** BEGIN **

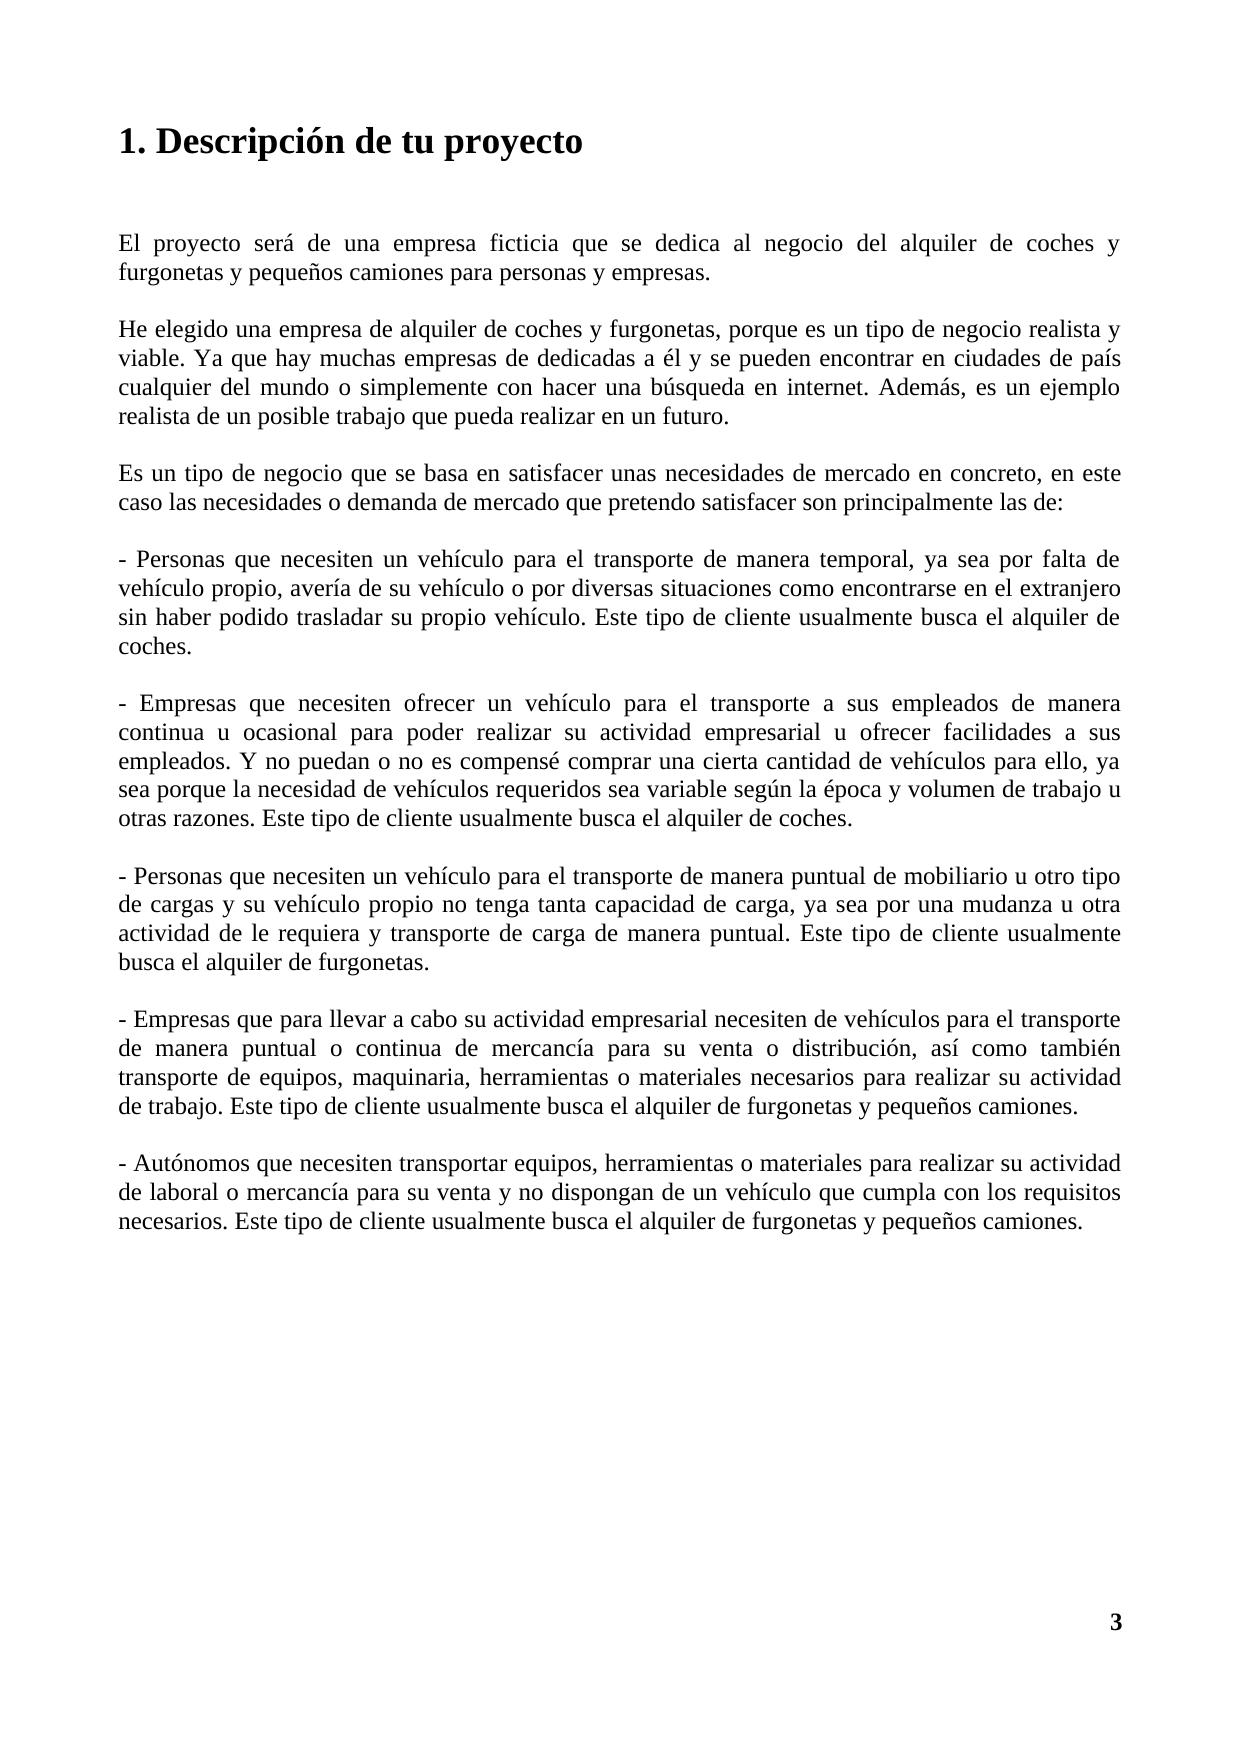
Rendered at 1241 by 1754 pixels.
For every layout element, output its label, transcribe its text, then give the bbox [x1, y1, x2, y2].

text - Empresas que necesiten ofrecer un vehículo para el transporte a sus empleados de manera continua u ocasional para poder realizar su actividad empresarial u ofrecer facilidades a sus empleados. Y no puedan o no es compensé comprar una cierta cantidad de vehículos para ello, ya sea porque la necesidad de vehículos requeridos sea variable según la época y volumen de trabajo u otras razones. Este tipo de cliente usualmente busca el alquiler de coches. [118, 688, 1122, 832]
text Es un tipo de negocio que se basa en satisfacer unas necesidades de mercado en concreto, en este caso las necesidades o demanda de mercado que pretendo satisfacer son principalmente las de: [118, 458, 1122, 516]
text - Empresas que para llevar a cabo su actividad empresarial necesiten de vehículos para el transporte de manera puntual o continua de mercancía para su venta o distribución, así como también transporte de equipos, maquinaria, herramientas o materiales necesarios para realizar su actividad de trabajo. Este tipo de cliente usualmente busca el alquiler de furgonetas y pequeños camiones. [118, 1004, 1122, 1119]
text - Personas que necesiten un vehículo para el transporte de manera temporal, ya sea por falta de vehículo propio, avería de su vehículo o por diversas situaciones como encontrarse en el extranjero sin haber podido trasladar su propio vehículo. Este tipo de cliente usualmente busca el alquiler de coches. [118, 544, 1122, 659]
text 1. Descripción de tu proyecto [118, 118, 1122, 161]
text - Autónomos que necesiten transportar equipos, herramientas o materiales para realizar su actividad de laboral o mercancía para su venta y no dispongan de un vehículo que cumpla con los requisitos necesarios. Este tipo de cliente usualmente busca el alquiler de furgonetas y pequeños camiones. [118, 1148, 1122, 1234]
text - Personas que necesiten un vehículo para el transporte de manera puntual de mobiliario u otro tipo de cargas y su vehículo propio no tenga tanta capacidad de carga, ya sea por una mudanza u otra actividad de le requiera y transporte de carga de manera puntual. Este tipo de cliente usualmente busca el alquiler de furgonetas. [118, 861, 1122, 976]
text He elegido una empresa de alquiler de coches y furgonetas, porque es un tipo de negocio realista y viable. Ya que hay muchas empresas de dedicadas a él y se pueden encontrar en ciudades de país cualquier del mundo o simplemente con hacer una búsqueda en internet. Además, es un ejemplo realista de un posible trabajo que pueda realizar en un futuro. [118, 314, 1122, 429]
text El proyecto será de una empresa ficticia que se dedica al negocio del alquiler de coches y furgonetas y pequeños camiones para personas y empresas. [118, 228, 1122, 286]
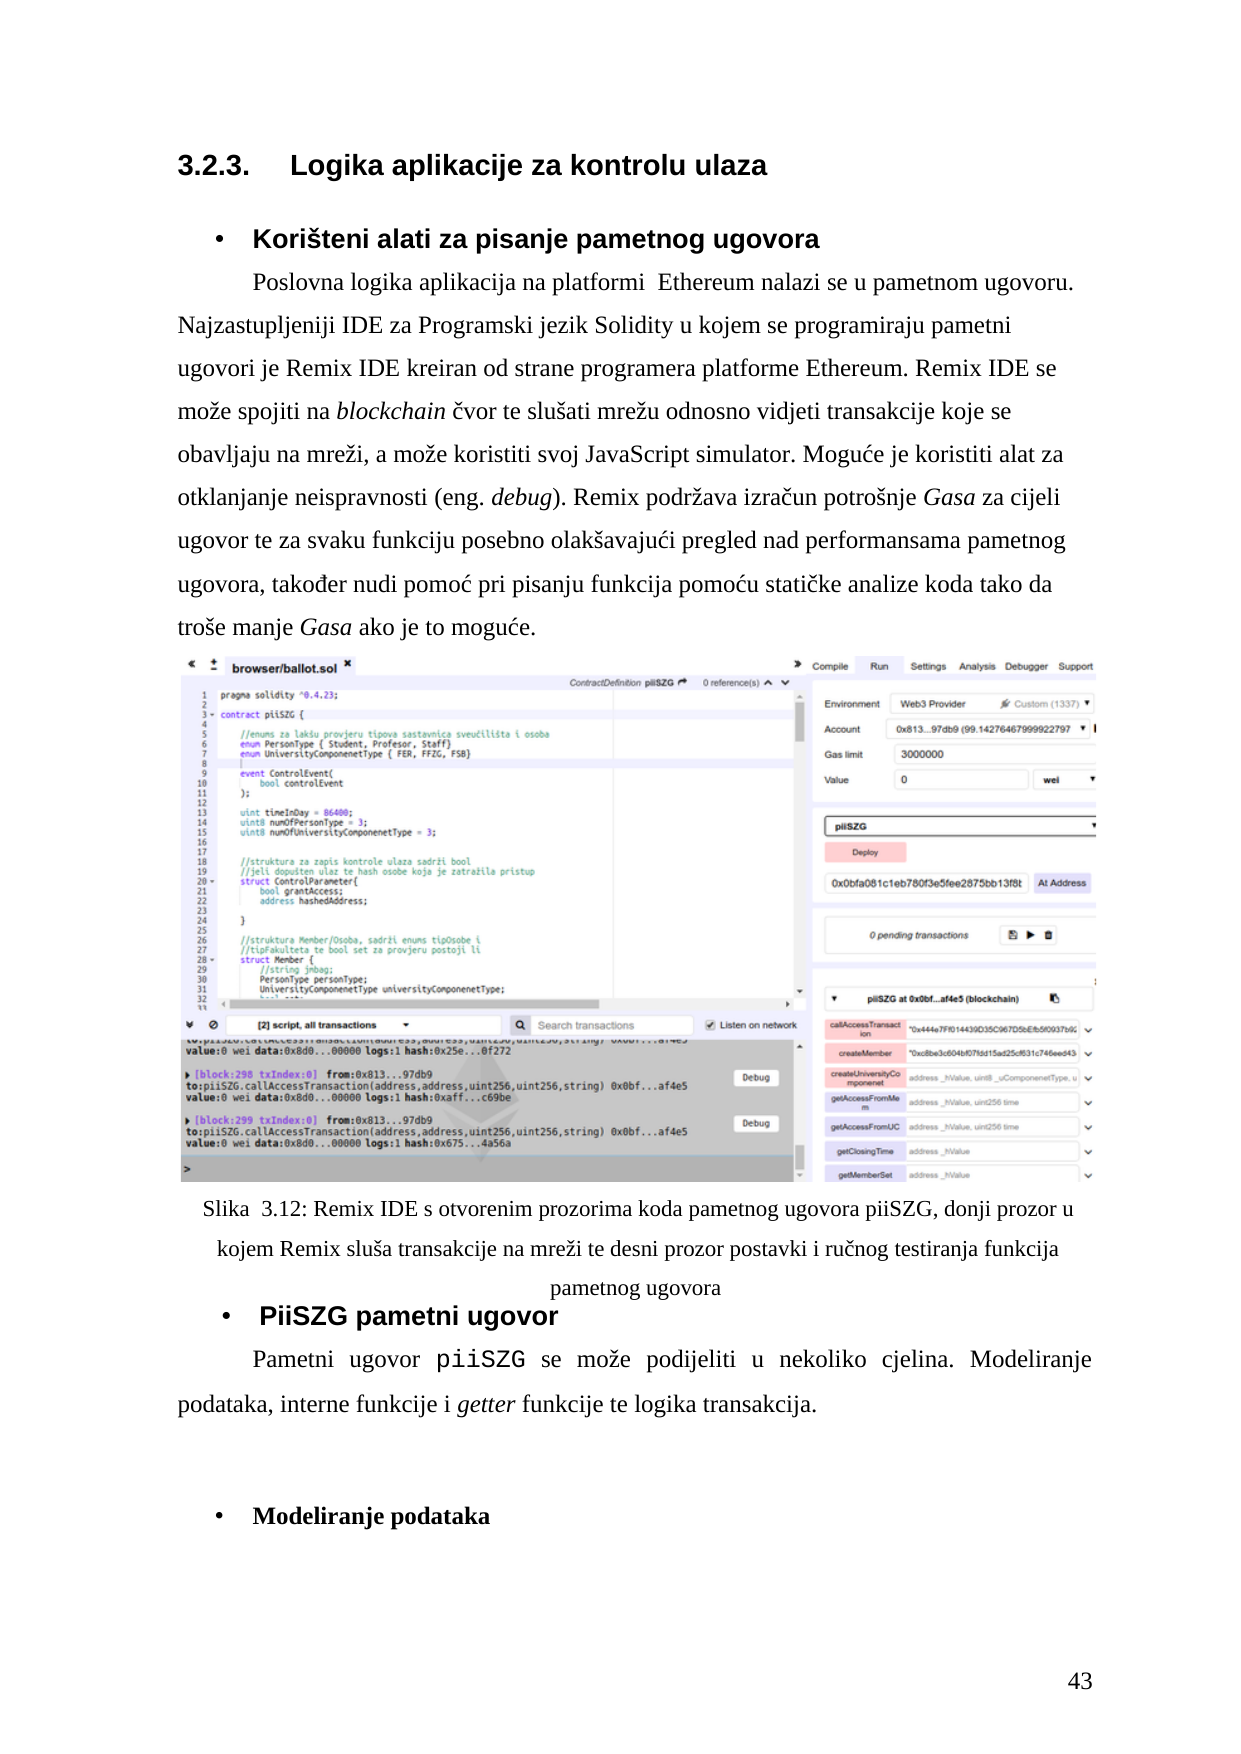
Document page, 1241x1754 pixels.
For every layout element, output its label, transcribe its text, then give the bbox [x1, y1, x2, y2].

** END **

# [Exercise instructions]
Express the lines above as a Markdown table with two columns, Row and Line. Number each row, and leave out the blank lines and the pictures.

# [Full solution]
| Row | Line |
|---|---|
| 1 | Rendered at 1241 by 1754 pixels. |
| 2 | For every layout element, output its label, transcribe its text, then give the bbox [x1, y1, x2, y2]. |
| 3 | text - Empresas que necesiten ofrecer un vehículo para el transporte a sus empleados de manera continua u ocasional para poder realizar su actividad empresarial u ofrecer facilidades a sus empleados. Y no puedan o no es compensé comprar una cierta cantidad de vehículos para ello, ya sea porque la necesidad de vehículos requeridos sea variable según la época y volumen de trabajo u otras razones. Este tipo de cliente usualmente busca el alquiler de coches. [118, 688, 1122, 832] |
| 4 | text Es un tipo de negocio que se basa en satisfacer unas necesidades de mercado en concreto, en este caso las necesidades o demanda de mercado que pretendo satisfacer son principalmente las de: [118, 458, 1122, 516] |
| 5 | text - Empresas que para llevar a cabo su actividad empresarial necesiten de vehículos para el transporte de manera puntual o continua de mercancía para su venta o distribución, así como también transporte de equipos, maquinaria, herramientas o materiales necesarios para realizar su actividad de trabajo. Este tipo de cliente usualmente busca el alquiler de furgonetas y pequeños camiones. [118, 1004, 1122, 1119] |
| 6 | text - Personas que necesiten un vehículo para el transporte de manera temporal, ya sea por falta de vehículo propio, avería de su vehículo o por diversas situaciones como encontrarse en el extranjero sin haber podido trasladar su propio vehículo. Este tipo de cliente usualmente busca el alquiler de coches. [118, 544, 1122, 659] |
| 7 | text 1. Descripción de tu proyecto [118, 118, 1122, 161] |
| 8 | text - Autónomos que necesiten transportar equipos, herramientas o materiales para realizar su actividad de laboral o mercancía para su venta y no dispongan de un vehículo que cumpla con los requisitos necesarios. Este tipo de cliente usualmente busca el alquiler de furgonetas y pequeños camiones. [118, 1148, 1122, 1234] |
| 9 | text - Personas que necesiten un vehículo para el transporte de manera puntual de mobiliario u otro tipo de cargas y su vehículo propio no tenga tanta capacidad de carga, ya sea por una mudanza u otra actividad de le requiera y transporte de carga de manera puntual. Este tipo de cliente usualmente busca el alquiler de furgonetas. [118, 861, 1122, 976] |
| 10 | text He elegido una empresa de alquiler de coches y furgonetas, porque es un tipo de negocio realista y viable. Ya que hay muchas empresas de dedicadas a él y se pueden encontrar en ciudades de país cualquier del mundo o simplemente con hacer una búsqueda en internet. Además, es un ejemplo realista de un posible trabajo que pueda realizar en un futuro. [118, 314, 1122, 429] |
| 11 | text El proyecto será de una empresa ficticia que se dedica al negocio del alquiler de coches y furgonetas y pequeños camiones para personas y empresas. [118, 228, 1122, 286] |
| 12 | Document page, 1241x1754 pixels. |
| 13 | For every layout element, output its label, transcribe its text, then give the bbox [x1, y1, x2, y2]. |